• PharmacoEconomics · Sep 2015

    Review

    The Economic and Humanistic Burden of Severe Sepsis.

    • Bogdan Tiru, Ernest K DiNino, Abigail Orenstein, Patrick T Mailloux, Adam Pesaturo, Abhinav Gupta, and William T McGee.
    • Medicine, Tufts University School of Medicine, Boston, MA, USA, bogdan.tirumd@baystatehealth.org.
    • Pharmacoeconomics. 2015 Sep 1; 33 (9): 925-37.

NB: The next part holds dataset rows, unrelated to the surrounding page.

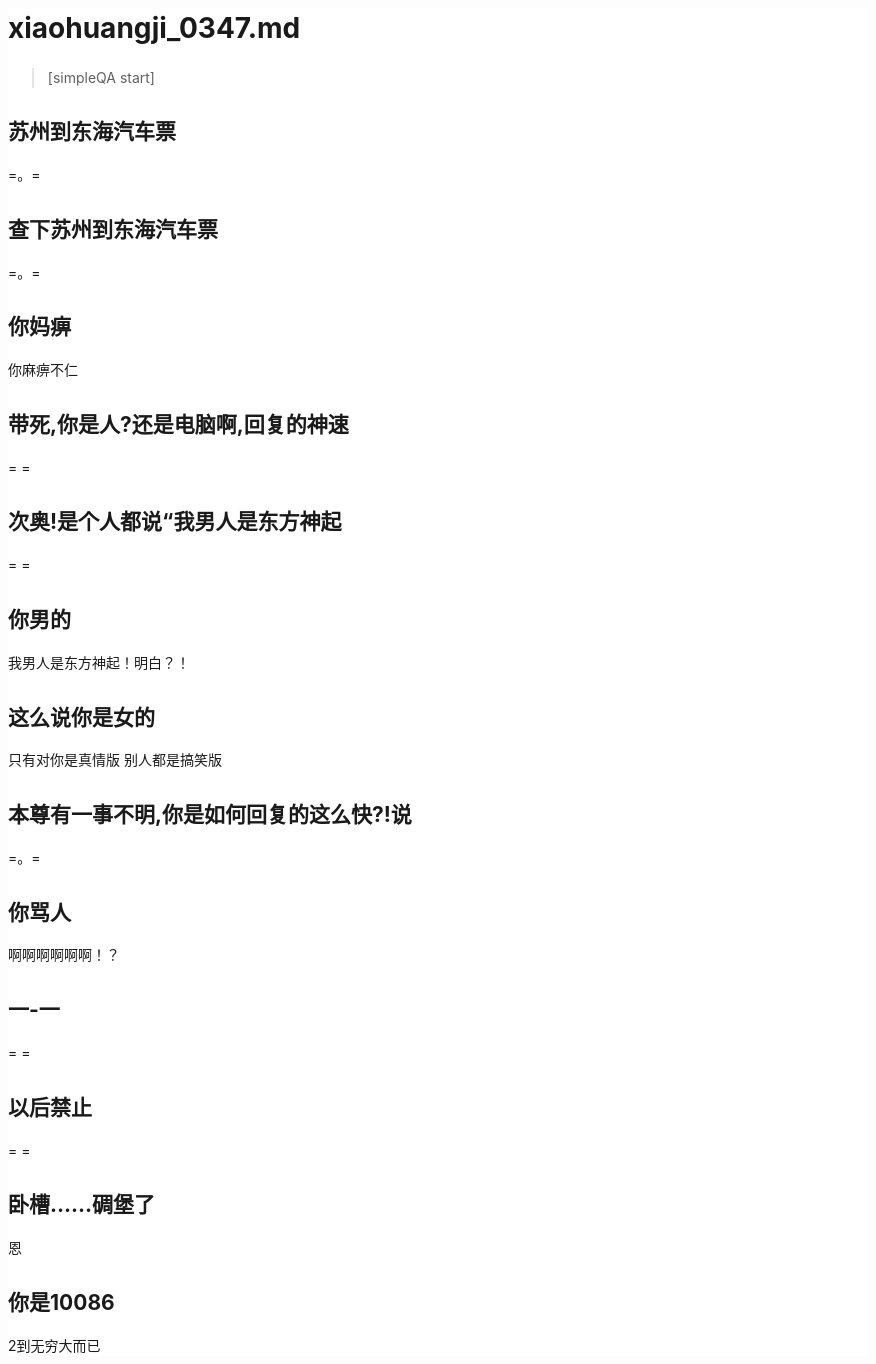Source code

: # xiaohuangji_0347.md


> [simpleQA start]

## 苏州到东海汽车票
=。=

## 查下苏州到东海汽车票
=。=

## 你妈痹
你麻痹不仁

## 带死,你是人?还是电脑啊,回复的神速
= =

## 次奥!是个人都说“我男人是东方神起
= =

## 你男的
我男人是东方神起！明白？！

## 这么说你是女的
只有对你是真情版 别人都是搞笑版

## 本尊有一事不明,你是如何回复的这么快?!说
=。=

## 你骂人
啊啊啊啊啊啊！？

## 一-一
= =

## 以后禁止
= =

## 卧槽……碉堡了
恩

## 你是10086
2到无穷大而已
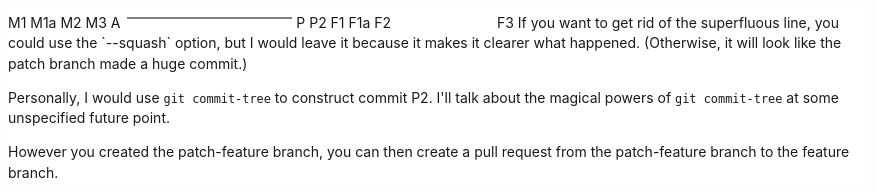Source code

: <td STYLE="border: solid 1px black; width: 50px; font-size: 120%">
  M1
</td>

<td STYLE="border: solid 1px black; width: 50px; font-size: 120%">
  M1a
</td>

<td STYLE="border: solid 1px black; width: 50px; font-size: 120%">
  M2
</td>

<td STYLE="border: solid 1px black; width: 50px; font-size: 120%">
  M3
</td>

<td STYLE="border: solid 1px black; width: 50px; font-size: 120%">
  A
</td><td COLSPAN=5><svg width="168" height="20"><foreignobject>← ← ← ←</foreignobject><path d="M168,10 L3,10" stroke="black" marker-end="url(#arrowhead)"></path></svg></td> 

<td STYLE="border: solid 1px black; width: 50px; font-size: 120%">
  P
</td>

<td STYLE="border: solid 1px black; width: 50px; font-size: 120%">
  P2
</td>

<td STYLE="border: solid 1px black; width: 50px; font-size: 120%">
  F1
</td>

<td STYLE="border: solid 1px black; width: 50px; font-size: 120%">
  F1a
</td>

<td STYLE="border: solid 1px black; width: 50px; font-size: 120%">
  F2
</td><td COLSPAN=3><svg width="98" height="20"><foreignobject>← ← ←</foreignobject><use href="#larr3"></use></svg></td> 

<td STYLE="border: solid 1px black; width: 50px; font-size: 120%">
  F3
</td>

</table> 
If you want to get rid of the superfluous line, you could use the `--squash` option, but I would leave it because it makes it clearer what happened. (Otherwise, it will look like the patch branch made a huge commit.) 

Personally, I would use `git commit-tree` to construct commit P2. I'll talk about the magical powers of `git commit-tree` at some unspecified future point. 

However you created the patch-feature branch, you can then create a pull request from the patch-feature branch to the feature branch.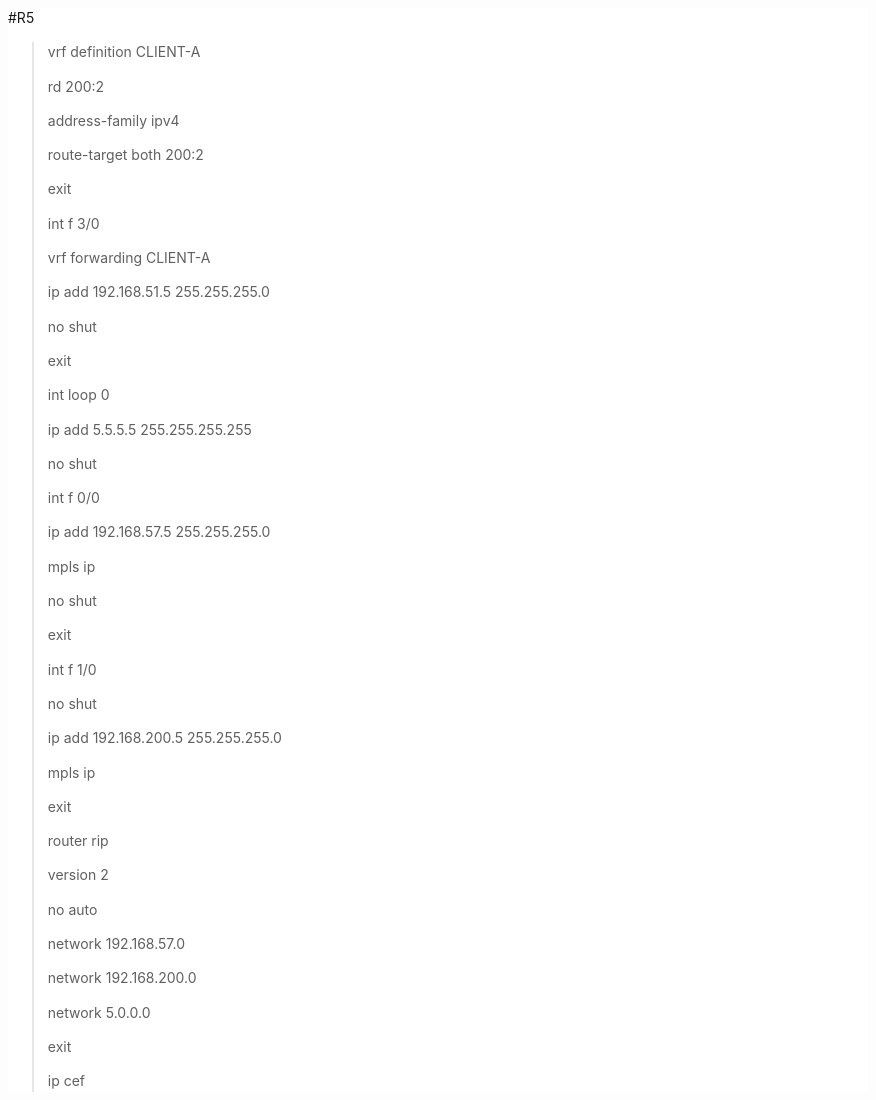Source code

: 


#R5
>vrf definition CLIENT-A
>
>rd 200:2
>
>address-family ipv4
>
>route-target both 200:2
>
>exit
>
>int f 3/0
>
>vrf forwarding CLIENT-A
>
>ip add 192.168.51.5 255.255.255.0
>
>no shut
>
>exit
>
>int loop 0
>
>ip add 5.5.5.5 255.255.255.255
>
>no shut
>
>int f 0/0
>
>ip add 192.168.57.5 255.255.255.0
>
>mpls ip
>
>no shut
>
>exit
>
>int f 1/0
>
>no shut
>
>ip add 192.168.200.5 255.255.255.0
>
>mpls ip
>
>exit
>
>router rip
>
>version 2
>
>no auto
>
>network 192.168.57.0
>
>network 192.168.200.0
>
>network 5.0.0.0
>
>exit
>
>ip cef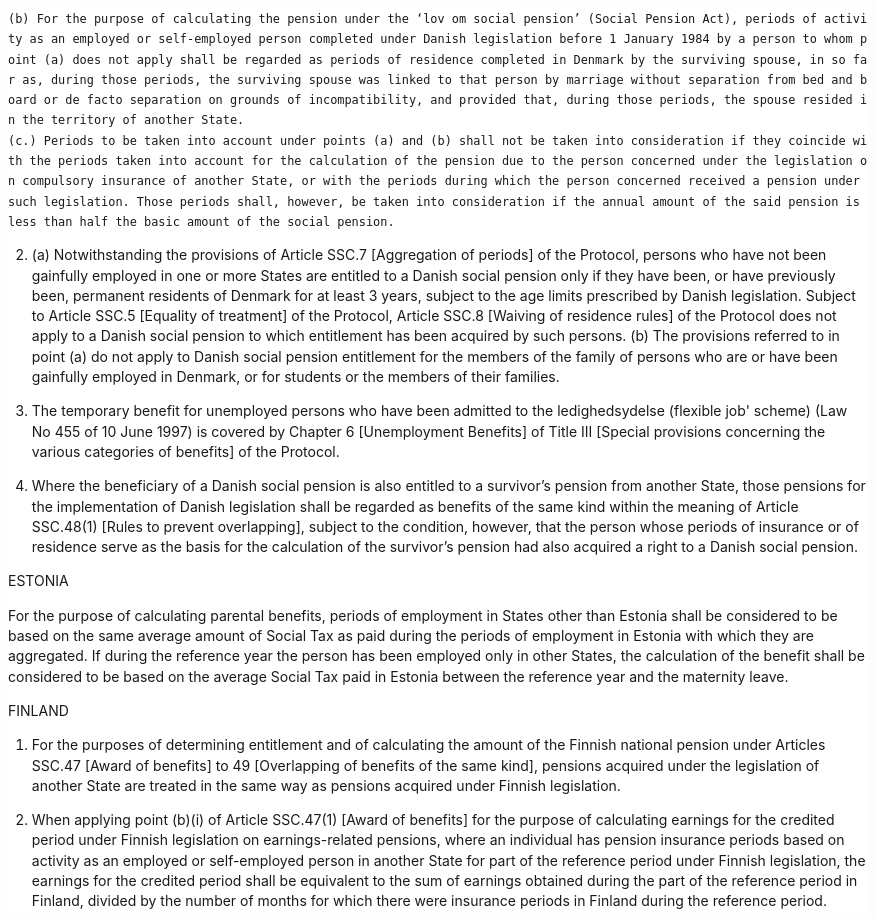     (b) For the purpose of calculating the pension under the ‘lov om social pension’ (Social Pension Act), periods of activity as an employed or self-employed person completed under Danish legislation before 1 January 1984 by a person to whom point (a) does not apply shall be regarded as periods of residence completed in Denmark by the surviving spouse, in so far as, during those periods, the surviving spouse was linked to that person by marriage without separation from bed and board or de facto separation on grounds of incompatibility, and provided that, during those periods, the spouse resided in the territory of another State.
    (c.) Periods to be taken into account under points (a) and (b) shall not be taken into consideration if they coincide with the periods taken into account for the calculation of the pension due to the person concerned under the legislation on compulsory insurance of another State, or with the periods during which the person concerned received a pension under such legislation. Those periods shall, however, be taken into consideration if the annual amount of the said pension is less than half the basic amount of the social pension.

2.
    (a) Notwithstanding the provisions of Article SSC.7 [Aggregation of periods] of the Protocol, persons who have not been gainfully employed in one or more States are entitled to a Danish social pension only if they have been, or have previously been, permanent residents of Denmark for at least 3 years, subject to the age limits prescribed by Danish legislation. Subject to Article SSC.5 [Equality of treatment] of the Protocol, Article SSC.8 [Waiving of residence rules] of the Protocol does not apply to a Danish social pension to which entitlement has been acquired by such persons.
    (b) The provisions referred to in point (a) do not apply to Danish social pension entitlement for the members of the family of persons who are or have been gainfully employed in Denmark, or for students or the members of their families.

3. The temporary benefit for unemployed persons who have been admitted to the ledighedsydelse (flexible job' scheme) (Law No 455 of 10 June 1997) is covered by Chapter 6 [Unemployment Benefits] of Title III [Special provisions concerning the various categories of benefits] of the Protocol.

4. Where the beneficiary of a Danish social pension is also entitled to a survivor’s pension from another State, those pensions for the implementation of Danish legislation shall be regarded as benefits of the same kind within the meaning of Article SSC.48(1) [Rules to prevent overlapping], subject to the condition, however, that the person whose periods of insurance or of residence serve as the basis for the calculation of the survivor’s pension had also acquired a right to a Danish social pension.

ESTONIA

For the purpose of calculating parental benefits, periods of employment in States other than Estonia shall be considered to be based on the same average amount of Social Tax as paid during the periods of employment in Estonia with which they are aggregated. If during the reference year the person has been employed only in other States, the calculation of the benefit shall be considered to be based on the average Social Tax paid in Estonia between the reference year and the maternity leave. 

FINLAND

1. For the purposes of determining entitlement and of calculating the amount of the Finnish national pension under Articles SSC.47 [Award of benefits] to 49 [Overlapping of benefits of the same kind], pensions acquired under the legislation of another State are treated in the same way as pensions acquired under Finnish legislation.

2. When applying point (b)(i) of Article SSC.47(1) [Award of benefits] for the purpose of calculating earnings for the credited period under Finnish legislation on earnings-related pensions, where an individual has pension insurance periods based on activity as an employed or self-employed person in another State for part of the reference period under Finnish legislation, the earnings for the credited period shall be equivalent to the sum of earnings obtained during the part of the reference period in Finland, divided by the number of months for which there were insurance periods in Finland during the reference period.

    AbstractSepsis and severe sepsis in particular remain a major health problem worldwide. Their cost to society extends well beyond lives lost, as the impact of survivorship is increasingly felt. A review of the medical literature was completed in MEDLINE using the search phrases "severe sepsis" and "septic shock" and the MeSH terms "epidemiology", "statistics", "mortality", "economics", and "quality of life". Results were limited to human trials that were published in English from 2002 to 2014. Articles were classified by dominant themes to address epidemiology and outcomes, including quality of life of both patient and family caregivers, as well as societal costs. The severity of sepsis is determined by the number of organ failures and the presence of shock. In most developed countries, severe sepsis and septic shock account for disproportionate mortality and resource utilization. Although mortality rates have decreased, overall mortality continues to increase and is projected to accelerate as people live longer with more chronic illness. Among those who do survive, impaired quality of life, increased dependence, and rehospitalization increase healthcare consumption and, along with increased mortality, all contribute to the humanistic burden of severe sepsis. A large part of the economic burden of severe sepsis occurs after discharge. Initial inpatient costs represent only 30 % of the total cost and are related to severity and length of stay, whereas lost productivity and other indirect medical costs following hospitalization account for the majority of the economic burden of sepsis. Timeliness of treatment as well as avoidance of intensive care unit (ICU)-acquired illness/morbidity lead to important differences in both cost and outcome of treatment for severe sepsis and represent areas where improvement in care is possible. The degree of sophistication of a health system from a national perspective results in significant differences in resource use and outcomes for patients with serious infections. Comprehensive understanding of the cost and humanistic burden of severe sepsis provides an initial practical framework for health policy development and resource use.